Until recently scientists didn’t know for sure that’s how proteins found their DNA. There were other models, for example, one that supposed the protein moved down the outside of a DNA strand in a more or less straight line. Some rather clever research (clever in this case meaning finding indirect evidence) by a team of scientists from the U.S. and India has provided the confirmation of the spiral model.

With a special fluorescence microscope, collaborating scientists led by Sunney Xie at Harvard University observed single protein molecules labeled with a fluorescent dye binding to and then sliding along the DNA. Although they could not see the exact path the molecules were sliding on, they could measure how fast the molecules were going.

Depending on how a protein moves along a DNA axis — either in a linear or helical pattern —it will encounter different degrees of resistance, as shown in the earlier paper. If protein motion is linear, its speed will decrease proportionately as its radius increases. If a protein exhibits helical motion, it will experience additional friction and its speed will decrease much faster as its radius increases.

Using a human DNA repair protein as a test for the protein rotation model, Paul Blainey, now at Stanford University, found the latter case to be true. When he increased the size of the protein, the rate of motion decreased much more rapidly than it would have for a simple linear motion.

Relying on the same technique, the group went on to analyze the diffusion rates of eight different proteins of various sizes. These molecules had highly diverse functions — such as DNA replication, cleavage, and repair — and DNA-binding mechanisms. They were also taken from a range of organisms, including mammals, bacteria, and human viruses.

The researchers observed the same pattern: The speed of each protein decreased dramatically as its radius increased, as predicted by the theory for helical sliding.

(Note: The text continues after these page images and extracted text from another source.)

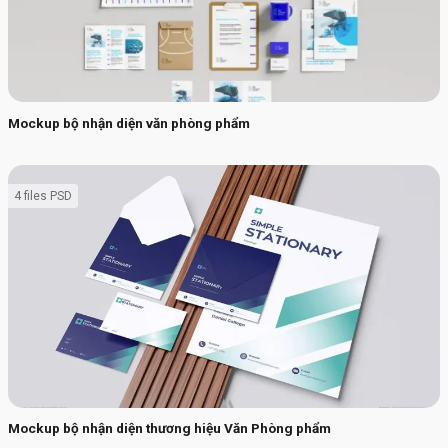
Mockup bộ nhận diện văn phòng phẩm
4 files PSD
Mockup bộ nhận diện thương hiệu Văn Phòng phẩm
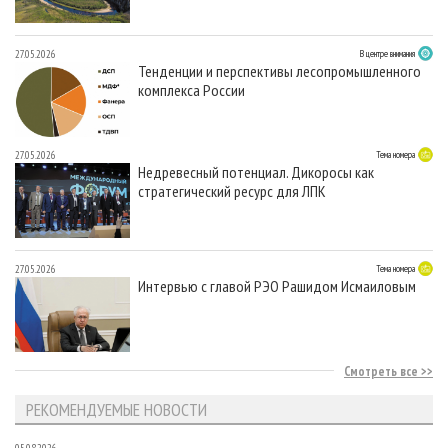
27.05.2026
В центре внимания
Тенденции и перспективы лесопромышленного
комплекса России
27.05.2026
Тема номера
Недревесный потенциал. Дикоросы как
стратегический ресурс для ЛПК
27.05.2026
Тема номера
Интервью с главой РЭО Рашидом Исмаиловым
Смотреть все
РЕКОМЕНДУЕМЫЕ НОВОСТИ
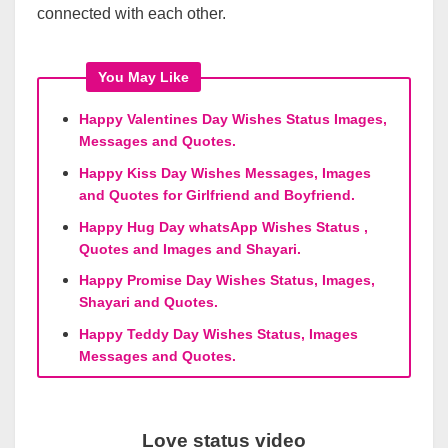
connected with each other.
You May Like
Happy Valentines Day Wishes Status Images,
Messages and Quotes.
Happy Kiss Day Wishes Messages, Images
and Quotes for Girlfriend and Boyfriend.
Happy Hug Day whatsApp Wishes Status ,
Quotes and Images and Shayari.
Happy Promise Day Wishes Status, Images,
Shayari and Quotes.
Happy Teddy Day Wishes Status, Images
Messages and Quotes.
Love status video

[Source: Brookhaven National Laboratory]

There are two grooves in a DNA strand, a major (22 Ångstroms wide) and a minor (12 Ångstroms wide). Most proteins (typically, transcription proteins) move along the major groove because it provides more contact surface with the bases. This is a kind of guided search mechanism that makes it possible for proteins to do their work much faster than might be expected if they just freely floated around the cell and only occasionally contacted the DNA strands.

This is one of those nitty-gritty pieces of science. It’s the inner workings kind of stuff that might not seem terribly relevant to the big picture. In a way, that’s true. But if we’re ever going to get a practical handle on how our genetic machinery works – and therefore how life works – this is where it’s at. Knowing that replication proteins slide down the helix grooves not only explains how the complex matching of molecular configuration works, but it may also make it possible to manipulate it. What if, for example, we could stop the spread of a viral infection by preventing its replication proteins from efficiently finding the right ‘step’ in the DNA strand?